2. Advance payment shall be charged beforehand if the Client wishes to avail the Services. Each month, after the completion of the Services, a reminder shall be sent to the Client asking their interest to avail the Services for the next month.

3. After four months, an auto-generated invoice shall be sent to the Client to make the payment at the earliest. Though the Service shall not be terminated but after the completion 30 days of invoice the interest shall be charged at the rate of 1.5% per month.


The right to terminate shall be without prejudice to all available rights and remedies available to the Parties hereto under Law including the right to seek, as an alternative to termination, specific performance of obligations under the Agreement.


1. Confidential information (the “Confidential Information”) refers to any data or information relating to the Client, whether business or personal, which would reasonably be considered to be private or proprietary to the Client and that is not generally known and where the release of that Confidential Information could reasonably be expected to cause harm to the Client.

2. The Contractor agrees that they will not disclose, divulge, reveal, report or use, for any purpose, any Confidential Information which the Contractor has obtained, except as authorized by the Client or as required by the law. The obligations of confidentiality will apply during the Term and will survive indefinitely upon termination of this Agreement.

3. All written and oral information and material disclosed or provided by the Client to the Contractor under this Agreement is Confidential Information regardless of whether it was provided before or after the date of this Agreement or how it was provided to the Contractor.

Ownership Of Intellectual Property

1. All intellectual property and related material, including any trade secrets, moral rights, goodwill, relevant registrations and applications for registration, and right in any patent, copyright, trade mark, trade dress, industrial design, and trade name (the “Intellectual Property”) that is developed or produced under this Agreement, will be the sole property of the Client. The use of the Intellectual Property by the Client will not be restricted in any manner.

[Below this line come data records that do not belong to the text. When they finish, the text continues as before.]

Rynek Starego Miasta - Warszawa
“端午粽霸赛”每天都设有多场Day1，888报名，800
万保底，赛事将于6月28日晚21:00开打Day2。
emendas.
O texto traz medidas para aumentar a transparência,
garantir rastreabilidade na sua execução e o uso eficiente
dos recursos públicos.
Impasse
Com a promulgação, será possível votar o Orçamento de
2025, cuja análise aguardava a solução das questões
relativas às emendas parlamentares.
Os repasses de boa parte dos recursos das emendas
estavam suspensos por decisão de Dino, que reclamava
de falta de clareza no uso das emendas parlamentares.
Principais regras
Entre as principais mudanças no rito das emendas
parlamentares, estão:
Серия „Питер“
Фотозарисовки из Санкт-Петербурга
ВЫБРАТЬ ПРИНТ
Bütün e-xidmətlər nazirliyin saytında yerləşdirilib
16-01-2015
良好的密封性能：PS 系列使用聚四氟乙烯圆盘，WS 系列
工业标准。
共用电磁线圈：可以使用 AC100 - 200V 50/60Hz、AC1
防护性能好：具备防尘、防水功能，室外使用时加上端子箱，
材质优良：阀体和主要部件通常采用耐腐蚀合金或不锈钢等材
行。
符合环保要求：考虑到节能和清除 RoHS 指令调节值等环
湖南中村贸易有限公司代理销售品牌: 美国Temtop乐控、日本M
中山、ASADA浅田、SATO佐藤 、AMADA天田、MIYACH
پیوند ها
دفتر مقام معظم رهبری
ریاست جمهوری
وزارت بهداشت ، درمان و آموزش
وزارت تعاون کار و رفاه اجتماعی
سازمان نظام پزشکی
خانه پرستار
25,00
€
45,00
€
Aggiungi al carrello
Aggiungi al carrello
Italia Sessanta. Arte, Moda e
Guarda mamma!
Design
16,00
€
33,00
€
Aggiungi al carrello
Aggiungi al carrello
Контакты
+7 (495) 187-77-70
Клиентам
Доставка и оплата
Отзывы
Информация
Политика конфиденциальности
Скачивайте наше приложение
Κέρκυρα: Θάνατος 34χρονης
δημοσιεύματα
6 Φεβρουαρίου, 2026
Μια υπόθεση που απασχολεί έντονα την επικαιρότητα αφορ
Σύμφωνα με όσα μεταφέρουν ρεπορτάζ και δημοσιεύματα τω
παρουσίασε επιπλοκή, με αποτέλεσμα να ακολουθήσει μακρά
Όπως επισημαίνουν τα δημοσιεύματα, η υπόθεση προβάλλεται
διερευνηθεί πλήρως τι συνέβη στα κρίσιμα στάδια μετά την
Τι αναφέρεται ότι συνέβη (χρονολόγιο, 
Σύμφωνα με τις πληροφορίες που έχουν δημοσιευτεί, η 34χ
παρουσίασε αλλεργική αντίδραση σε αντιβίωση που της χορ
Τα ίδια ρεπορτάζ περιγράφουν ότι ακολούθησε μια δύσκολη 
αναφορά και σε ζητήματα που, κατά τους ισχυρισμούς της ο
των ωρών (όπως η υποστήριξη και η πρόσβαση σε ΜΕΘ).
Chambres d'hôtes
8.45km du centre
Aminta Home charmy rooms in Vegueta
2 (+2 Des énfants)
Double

2. The Contractor may not use the Intellectual Property for any purpose other than that contracted for in this Agreement except with the written consent of the Client. The Contractor will be responsible for any and all damages resulting from the unauthorized use of the Intellectual Property.

Return Of Property

Upon the expiry or termination of this Agreement, the Contractor will return to the Client any property, documentation, records, or Confidential Information which is the property of the Client.